## What you have to do
Go through the listing below and count each line with the word "down" in it; return only the count.

══════════

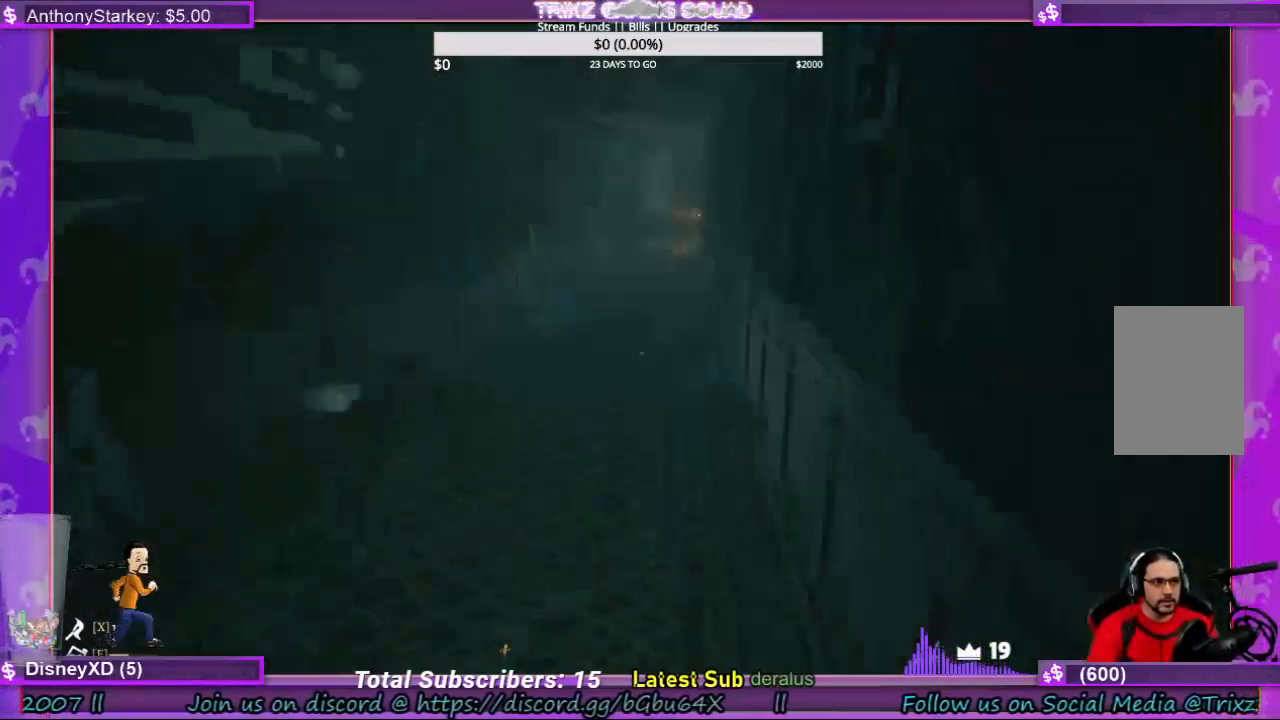
{"keys": [], "mouse": [], "events": []}
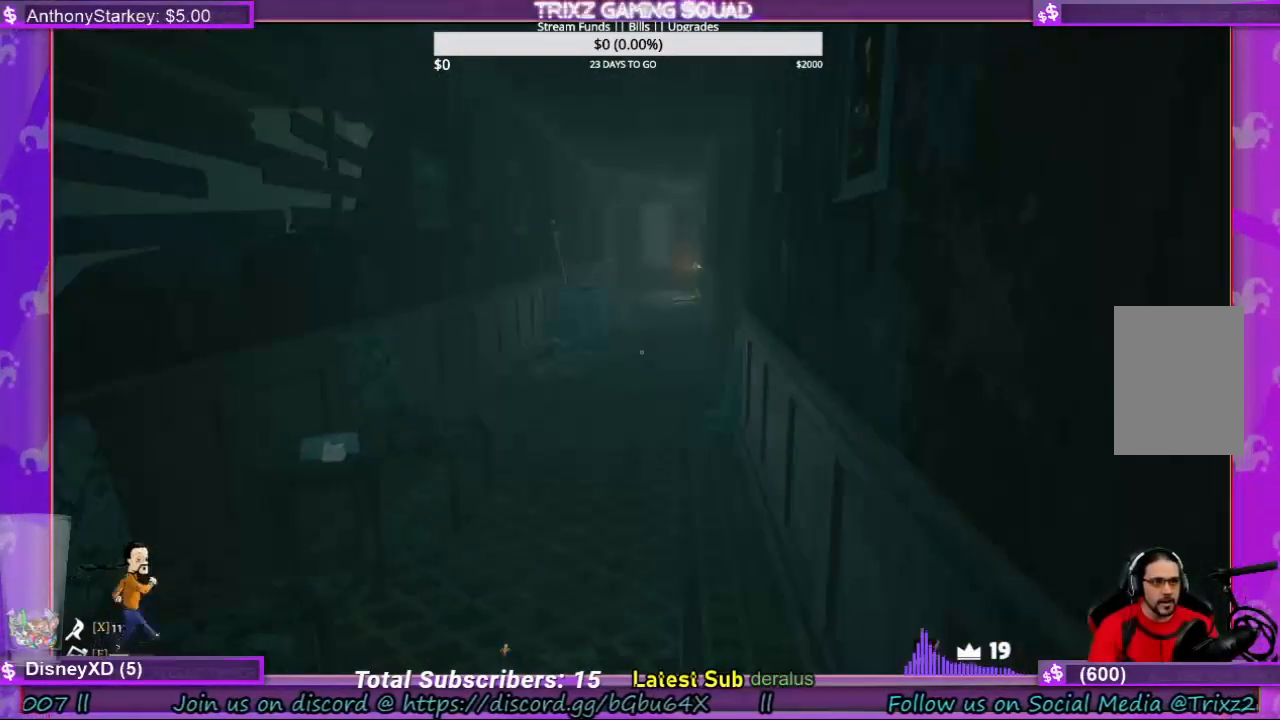
{"keys": ["d", "w"], "mouse": [], "events": [[134, "w", "down"], [234, "d", "down"]]}
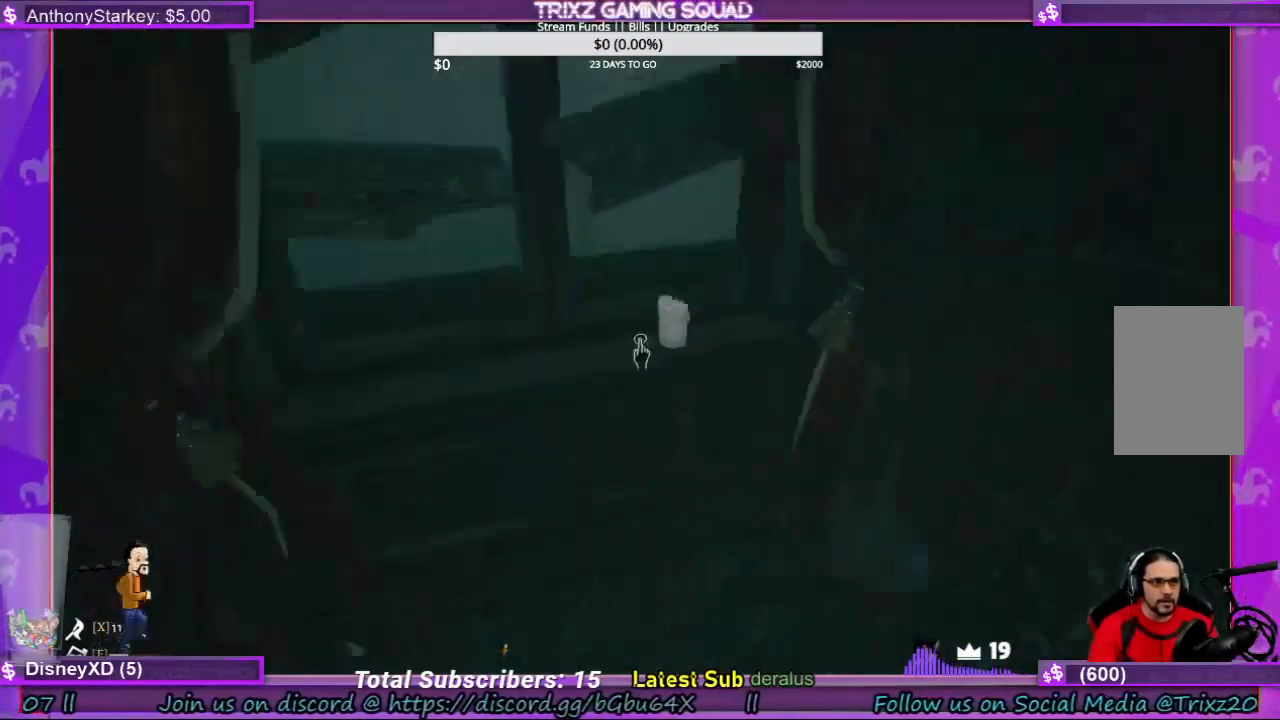
{"keys": ["w"], "mouse": [], "events": [[134, "d", "up"], [167, "w", "up"], [367, "w", "down"]]}
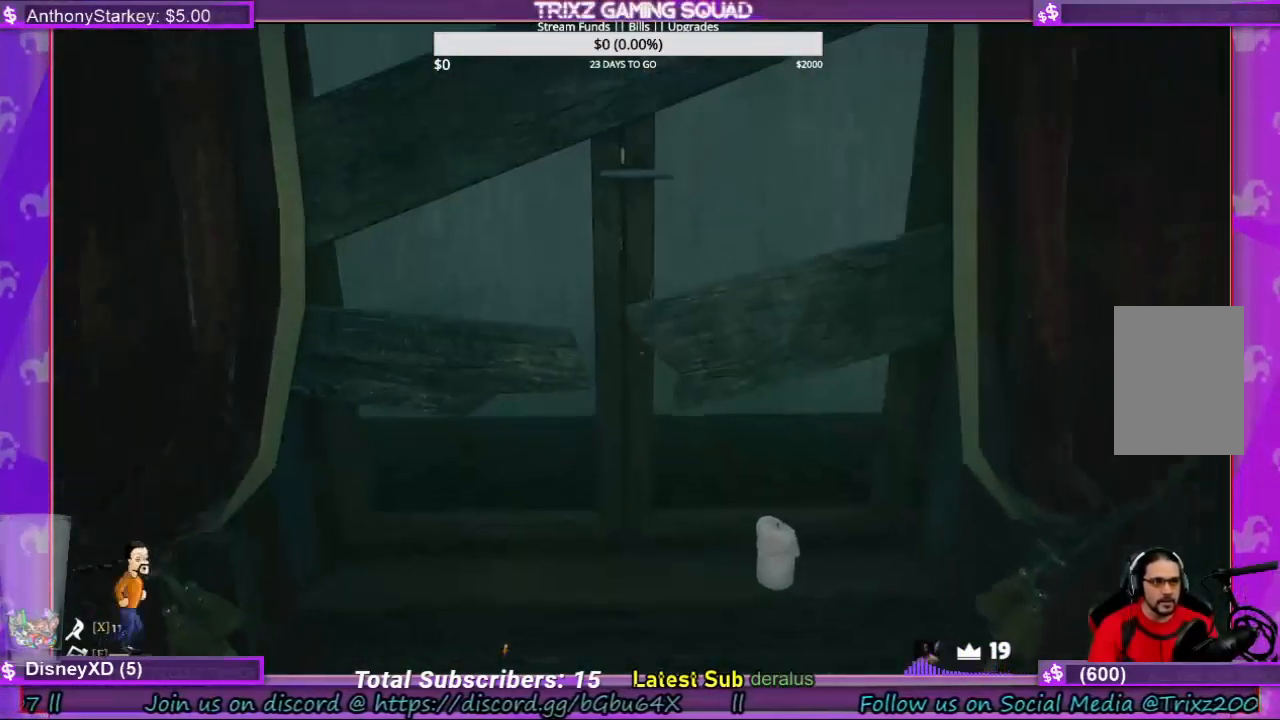
{"keys": [], "mouse": [], "events": [[367, "w", "up"]]}
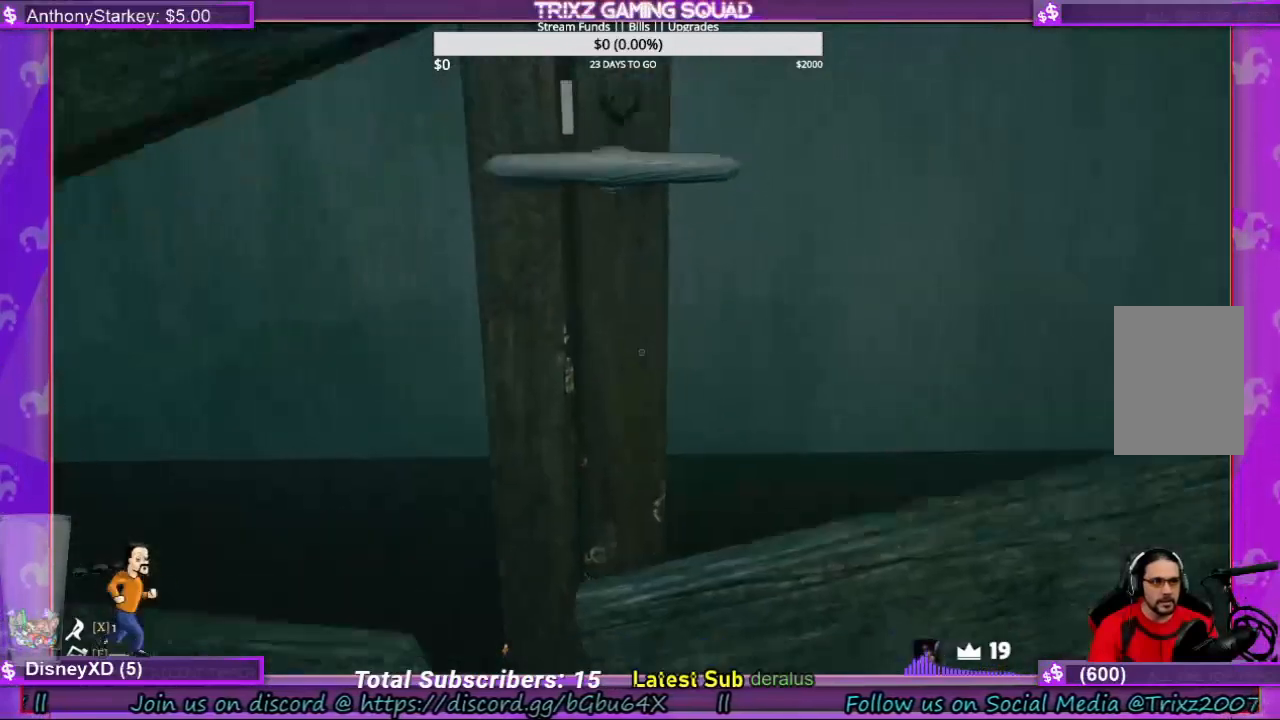
{"keys": [], "mouse": [], "events": []}
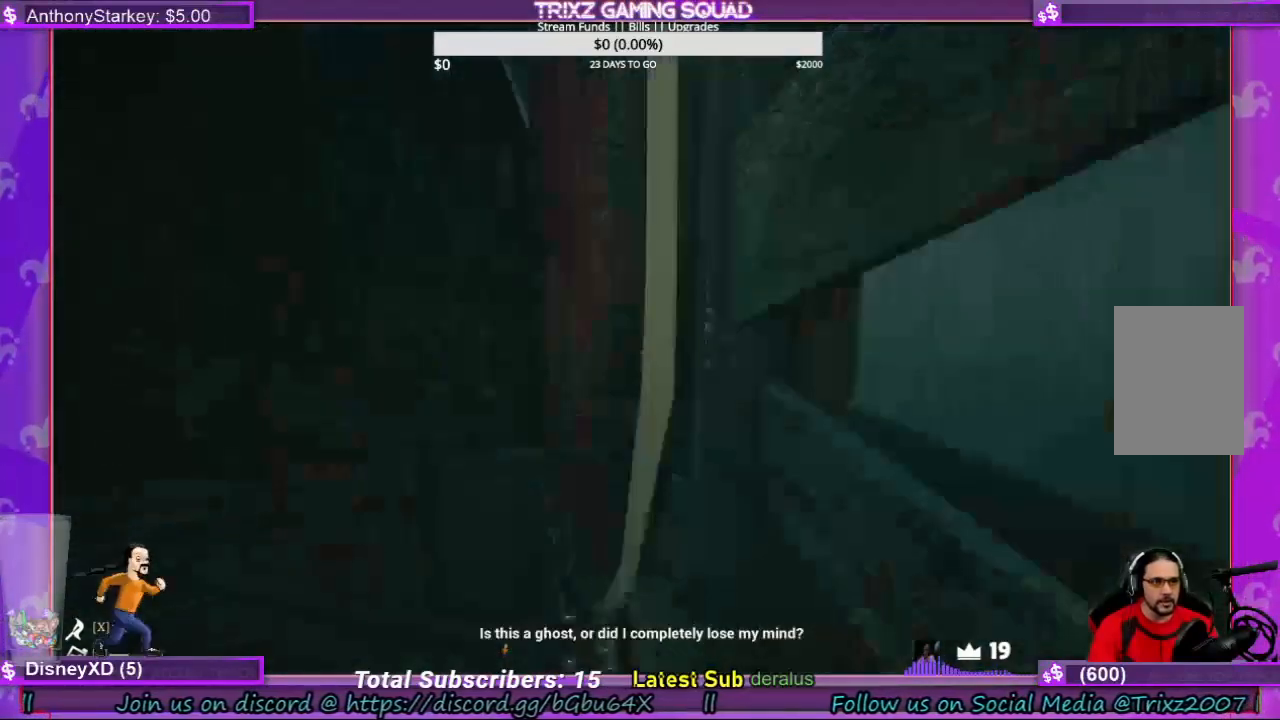
{"keys": [], "mouse": [], "events": []}
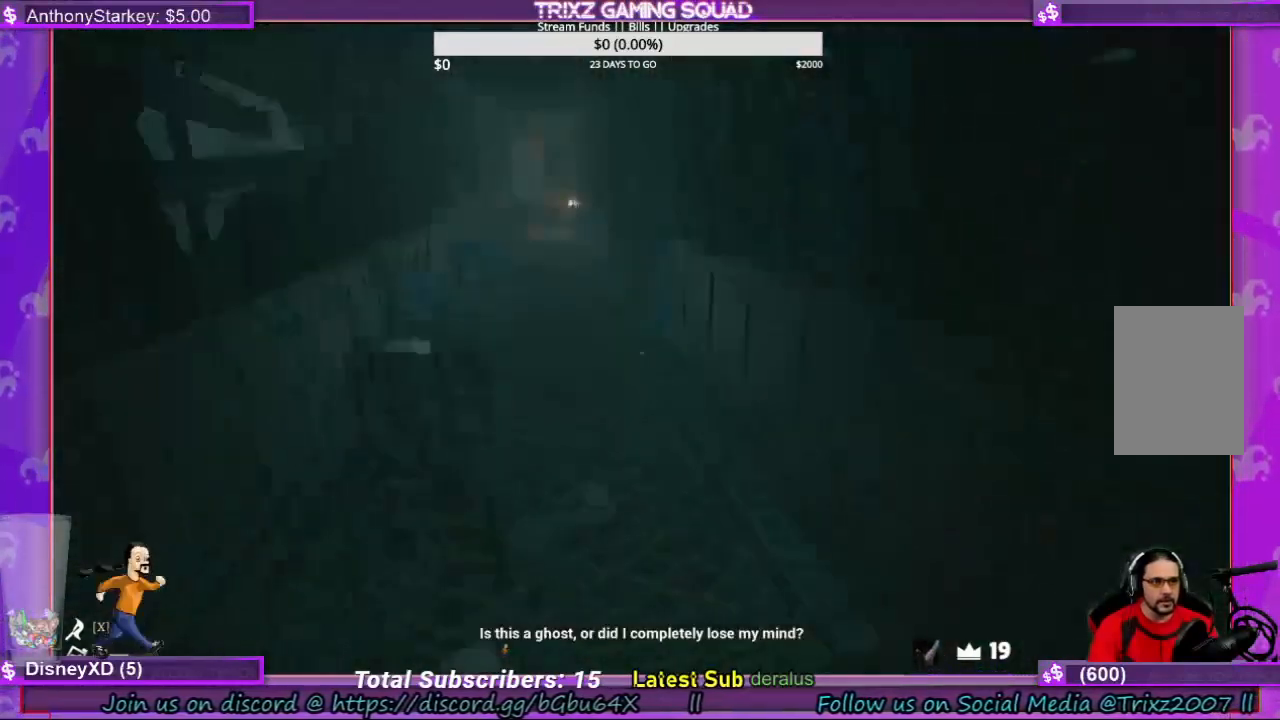
{"keys": [], "mouse": [], "events": []}
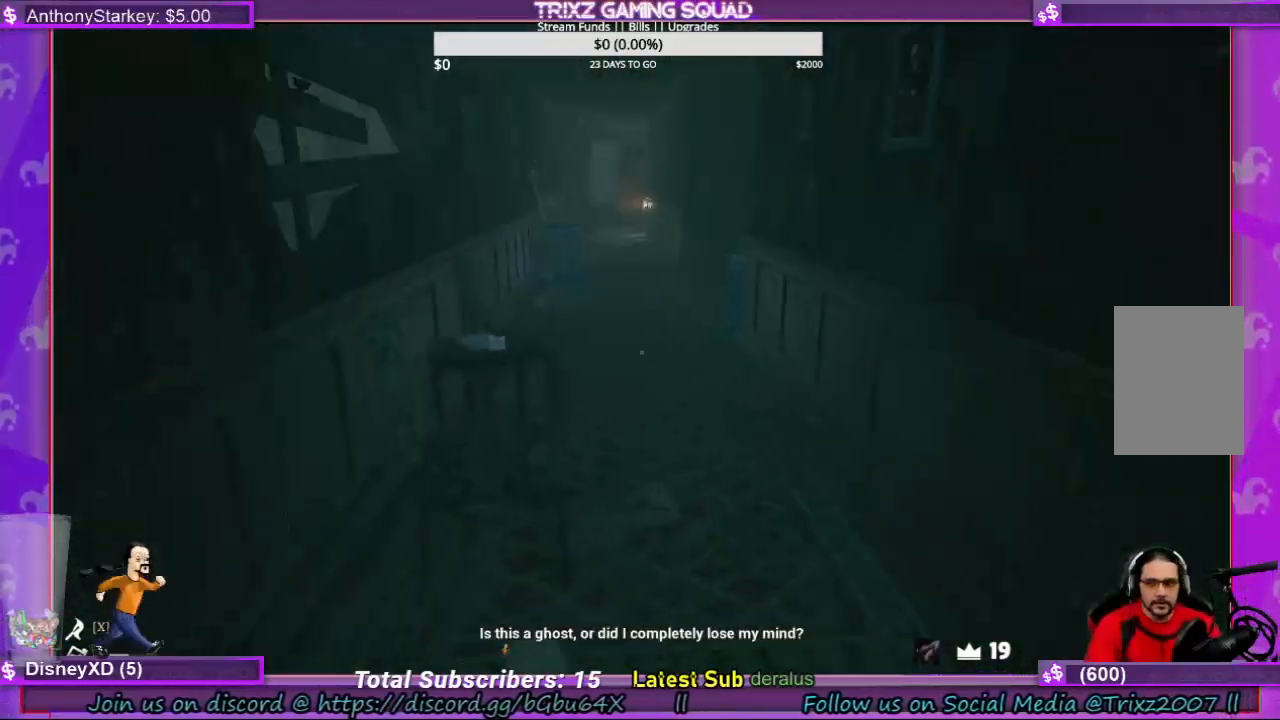
{"keys": [], "mouse": [], "events": []}
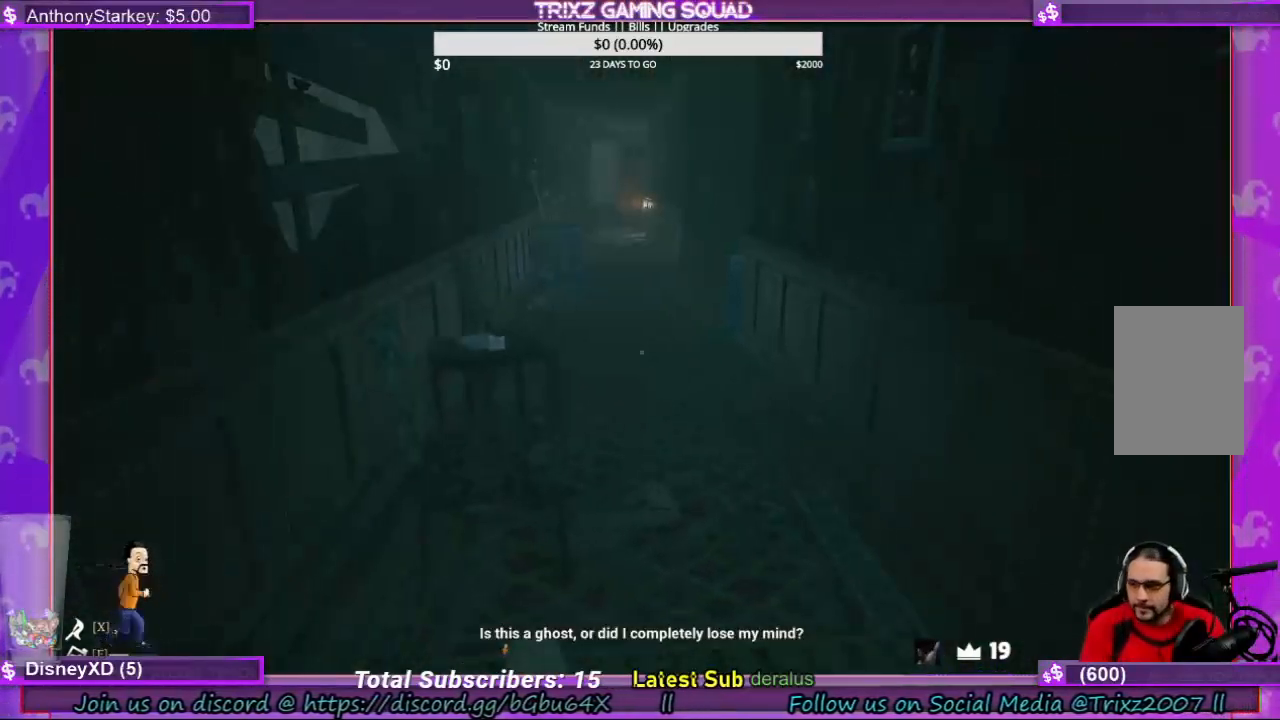
{"keys": [], "mouse": [], "events": []}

══════════

## Result for this task
2